Les chercheurs ont découvert que la pornographie était répandue auprès des adolescents, qui consultent des magazines et regardent ensemble des films « hardcore », ce qui ne constitue pas les modèles les plus appropriés en matière d’éducation sexuelle.



Compte tenu de la géographie de la PNG, une île aux vallées profondes et aux reliefs élevés et densément boisés, de nombreuses communautés sont isolées et l’accès aux établissements de santé publics représente un important défi. Si la longue marche jusqu’à une clinique pour subir un examen de contrôle ou traiter une IST n’est pas suffisamment décourageante, l’attitude moralisatrice du personnel médical peut finir par dissuader les jeunes à se faire soigner, ont révélé plusieurs études.



L’Eglise chrétienne tient un rôle important en PNG, et certains travailleurs sanitaires se font le miroir de ces valeurs. « Certains travailleurs déclarent explicitement aux jeunes qu’ils désapprouvent leur mode de vie. Des participants ont souligné que certains jeunes pensaient qu’ils ne recevaient pas de traitement adéquat en guise de punition », a indiqué une étude menée par Save the Children.



Le centre Marie Stopes, qui accueille un médecin à temps complet, propose des tests de dépistage du VIH et des IST ainsi que des conseils. Toutefois, M. Riparip fait en sorte que l’établissement demeure discret. « Nous n’appelons pas le centre une clinique, car nous ne voulons pas effrayer les gens qui poussent notre porte… Le réceptionniste ne vous demande pas les raisons pour lesquelles vous êtes ici et nous mettons l’emphase sur la vie privée et la confidentialité », a-t-il ajouté.



En PNG, près de 40 pour cent de la population est en âge d’aller à l’école, mais moins de 15 pour cent des habitants sont inscrits dans une école secondaire et seul un tiers des écoliers sont des filles, a noté un rapport rédigé par la Banque asiatique de développement. Le faible taux de scolarité complique la sensibilisation au VIH et accroît sensiblement la vulnérabilité des filles.
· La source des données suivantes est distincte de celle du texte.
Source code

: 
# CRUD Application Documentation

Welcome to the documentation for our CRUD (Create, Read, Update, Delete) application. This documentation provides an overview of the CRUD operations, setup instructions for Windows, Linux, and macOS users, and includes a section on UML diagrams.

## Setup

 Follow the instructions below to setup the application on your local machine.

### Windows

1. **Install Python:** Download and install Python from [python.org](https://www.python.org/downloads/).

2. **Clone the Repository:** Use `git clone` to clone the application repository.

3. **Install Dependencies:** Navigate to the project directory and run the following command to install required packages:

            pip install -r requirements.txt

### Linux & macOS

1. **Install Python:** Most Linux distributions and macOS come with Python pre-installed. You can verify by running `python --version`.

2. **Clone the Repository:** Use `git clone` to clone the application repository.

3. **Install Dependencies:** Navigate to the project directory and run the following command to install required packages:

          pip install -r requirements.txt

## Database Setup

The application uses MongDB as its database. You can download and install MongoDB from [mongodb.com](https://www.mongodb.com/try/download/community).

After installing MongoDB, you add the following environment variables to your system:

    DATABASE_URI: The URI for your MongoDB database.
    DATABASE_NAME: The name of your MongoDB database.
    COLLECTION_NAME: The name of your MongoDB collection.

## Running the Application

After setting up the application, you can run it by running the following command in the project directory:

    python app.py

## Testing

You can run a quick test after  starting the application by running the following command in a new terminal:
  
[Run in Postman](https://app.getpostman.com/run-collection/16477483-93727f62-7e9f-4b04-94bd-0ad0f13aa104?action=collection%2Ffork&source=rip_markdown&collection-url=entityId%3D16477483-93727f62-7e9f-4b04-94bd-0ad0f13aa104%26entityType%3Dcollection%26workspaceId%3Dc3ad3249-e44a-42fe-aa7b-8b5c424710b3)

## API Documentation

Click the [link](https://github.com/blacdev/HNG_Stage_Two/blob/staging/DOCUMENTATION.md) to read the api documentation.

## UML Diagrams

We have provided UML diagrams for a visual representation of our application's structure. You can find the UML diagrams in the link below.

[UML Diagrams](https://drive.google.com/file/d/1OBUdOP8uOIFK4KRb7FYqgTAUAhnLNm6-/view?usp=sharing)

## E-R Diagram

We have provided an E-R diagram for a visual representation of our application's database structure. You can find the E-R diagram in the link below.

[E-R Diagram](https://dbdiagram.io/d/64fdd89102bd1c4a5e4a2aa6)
Des partenaires sexuels multiples



En règle générale, les épidémies de VIH se concentrent tout d’abord chez les professionnels du sexe et leurs clients, avant de se répandre au sein de la population. Cependant, compte tenu de la prévalence du sexe à des fins commerciales ou transactionnelles et du nombre de partenaires sexuels multiples en PNG, la population a été beaucoup plus rapidement exposée aux risques du VIH », a souligné un rapport de l’UNICEF.



Les résultats d’une étude menée sur l’exploitation sexuelle des enfants en PNG s’accompagnent du témoignage d’une jeune fille suivant : « Nous devons survivre. Les garçons deviennent des petits truands et les filles doivent vendre leur corps. Tout le monde le sait. C’est pourquoi personne ne dénonce la situation et accepte l’argent, la nourriture et les autres choses que nous rapportons chez nous. »



Les statistiques VIH rendent compte d’une forte pratique du sexe entre partenaires de différentes générations. Selon un rapport de l’UNICEF, « deux fois plus de jeunes filles et de femmes âgées entre 15 et 29 ans sont contaminées que les garçons et les hommes du même âge. Cependant, les hommes de plus de 30 ans sont plus nombreux à vivre avec le virus que les femmes de la même tranche d’âge. »



La propagation de la violence sexuelle est un autre facteur accentuant la vulnérabilité des jeunes filles et des femmes. D’après les chiffres avancés par l’Organisation mondiale de la Santé (OMS), près que la moitié des victimes de viol en PNG ont moins de 15 ans, et 13 pour cent d’entre elles ont moins de sept ans.



La pauvreté et la violence profondément enracinées auxquelles sont exposés les jeunes de PNG semblent entraver les progrès accomplis dans la prévention du VIH. Toutefois, Colis Gamoga et son collègue Idau Ghou pensent qu’ils font bouger les choses, tous les jours, en prêtant oreille à une autre personne au bout du fil et ou en persuadant un client de consulter un médecin ou de subir un examen de contrôle.



« De nombreuses personnes nous envoient des SMS ou nous rappellent afin de nous remercier pour ce que nous avons fait. Ces personnes ont suivi un traitement médical et se portent bien maintenant », a confié Colis Gamoga.